## ABOUT THIS EXERCISE
List each line in the entries below that contains the word "shown", matching its capitalization exactly.

## RECORDED INFORMATION
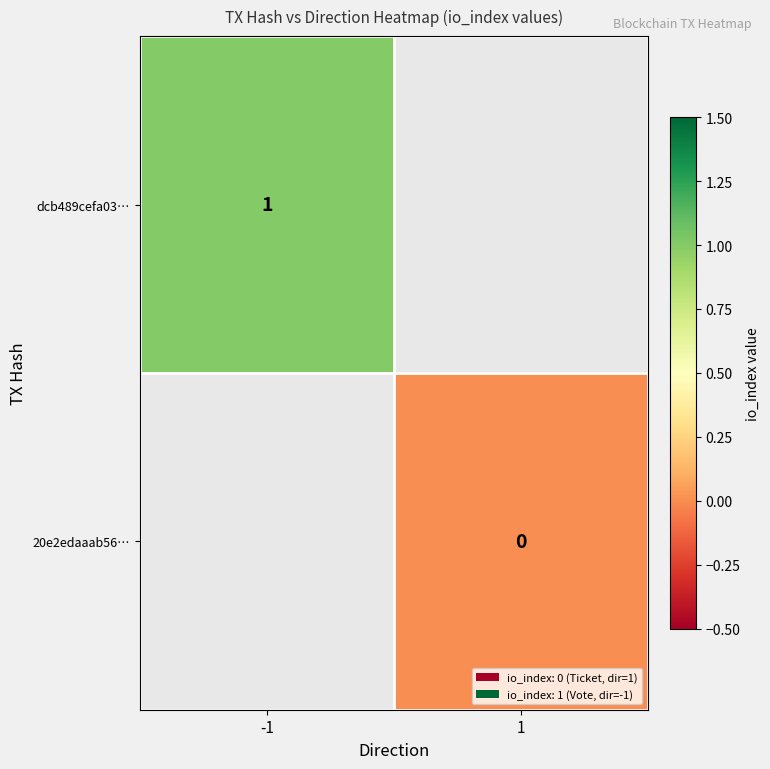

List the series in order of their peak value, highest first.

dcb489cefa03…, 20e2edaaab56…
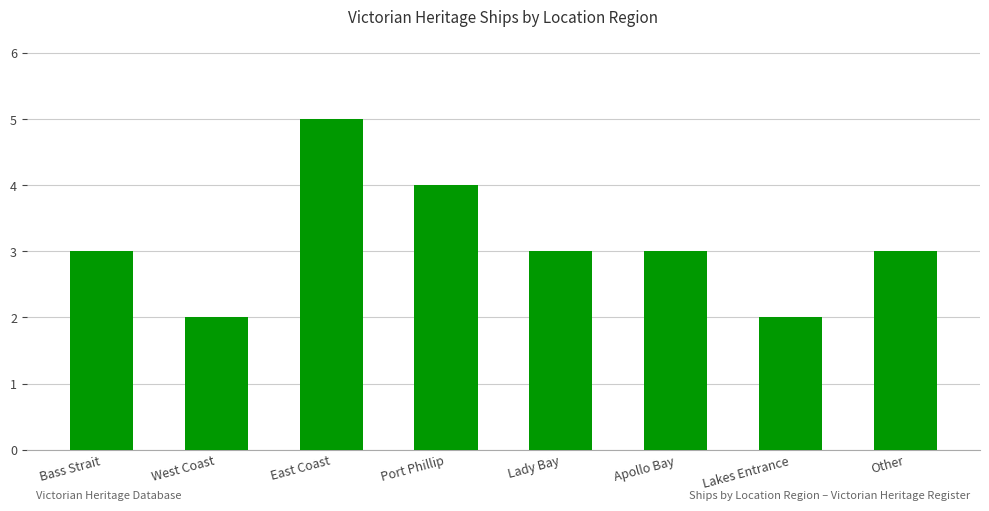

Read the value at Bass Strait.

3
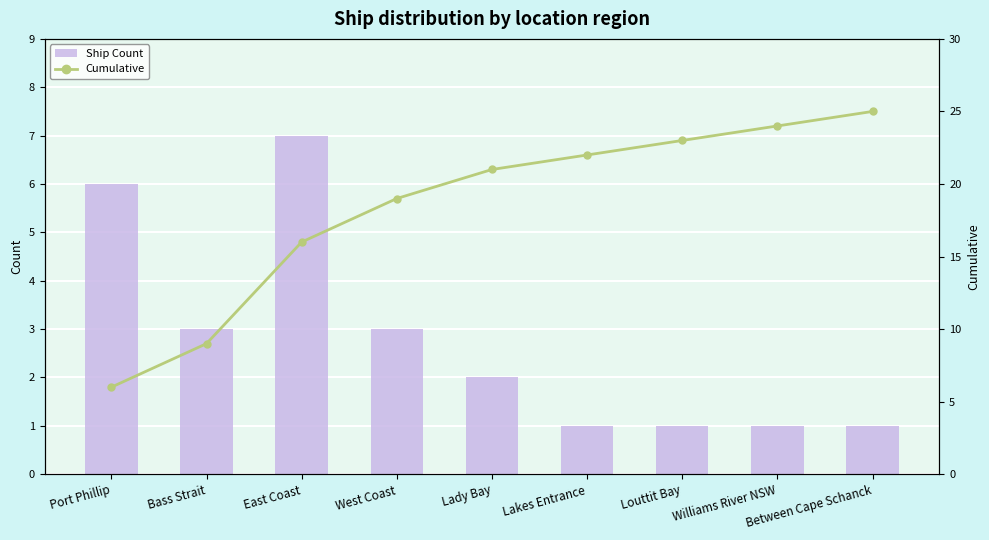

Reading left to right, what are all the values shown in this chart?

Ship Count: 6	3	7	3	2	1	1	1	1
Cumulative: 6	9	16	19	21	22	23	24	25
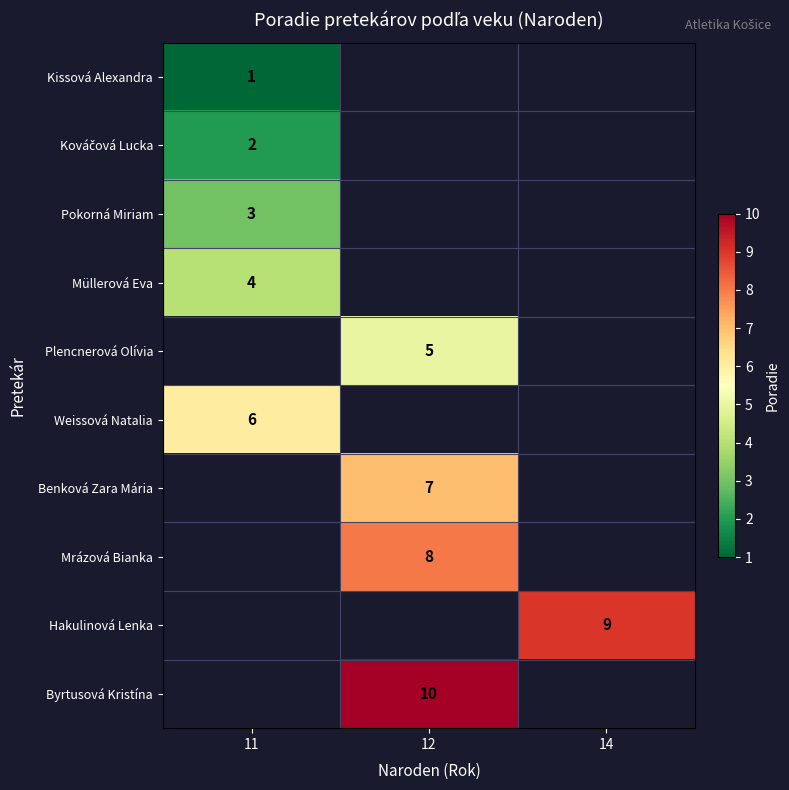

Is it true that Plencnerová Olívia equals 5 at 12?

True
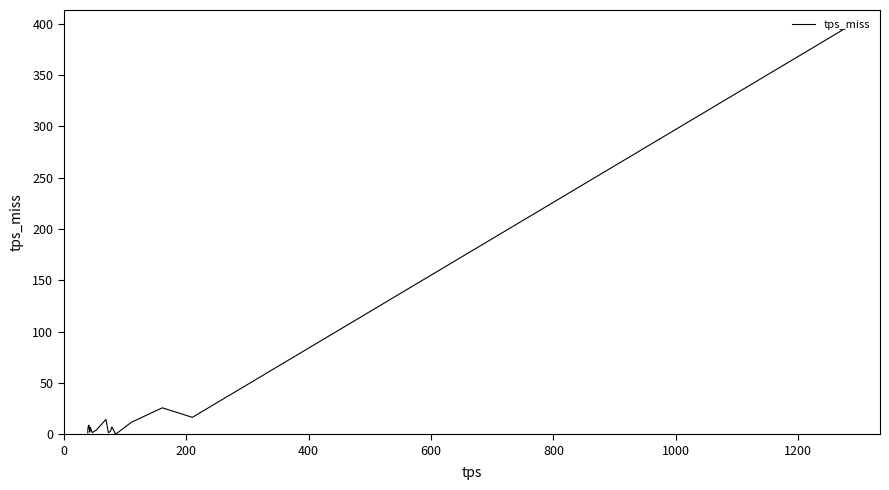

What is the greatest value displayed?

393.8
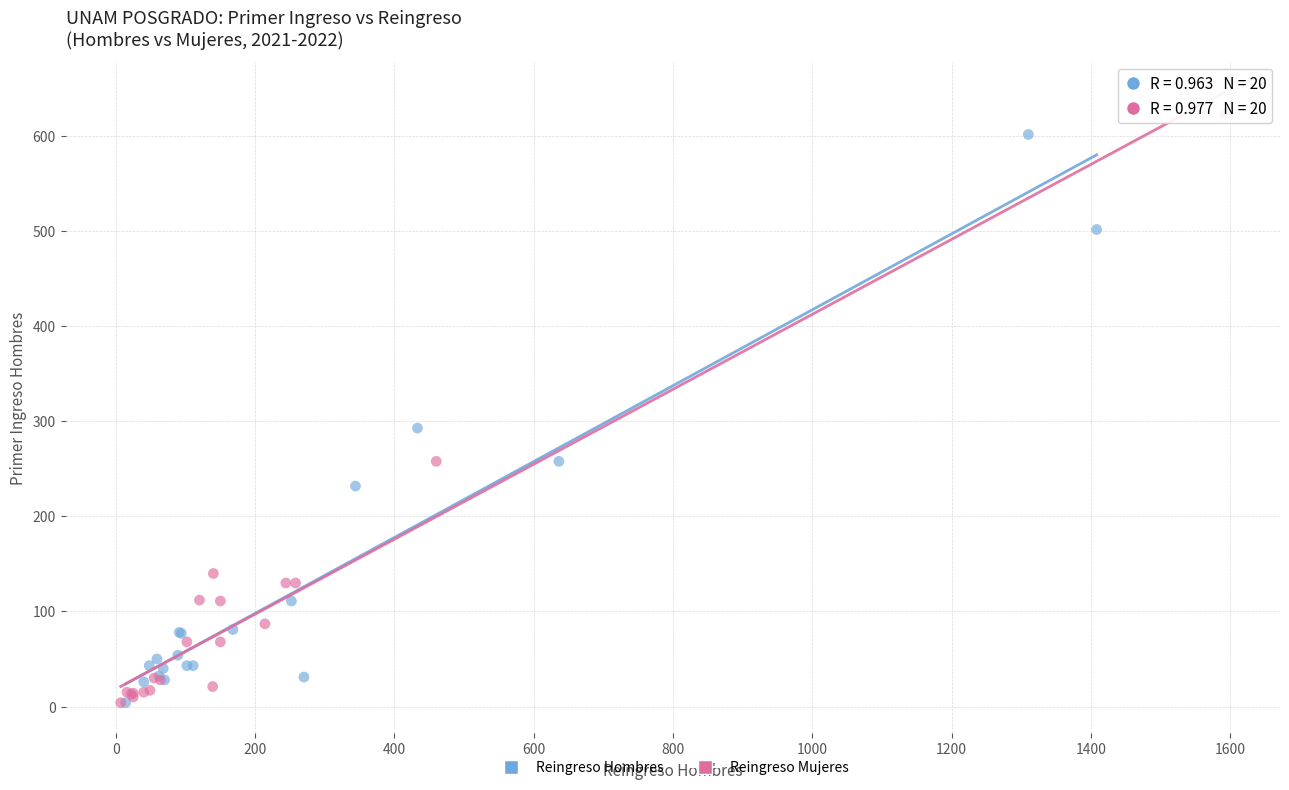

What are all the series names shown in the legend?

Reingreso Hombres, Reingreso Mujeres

## EXPECTED ANSWER
Reading left to right, what are all the values shown in this chart?
What are all the series names shown in the legend?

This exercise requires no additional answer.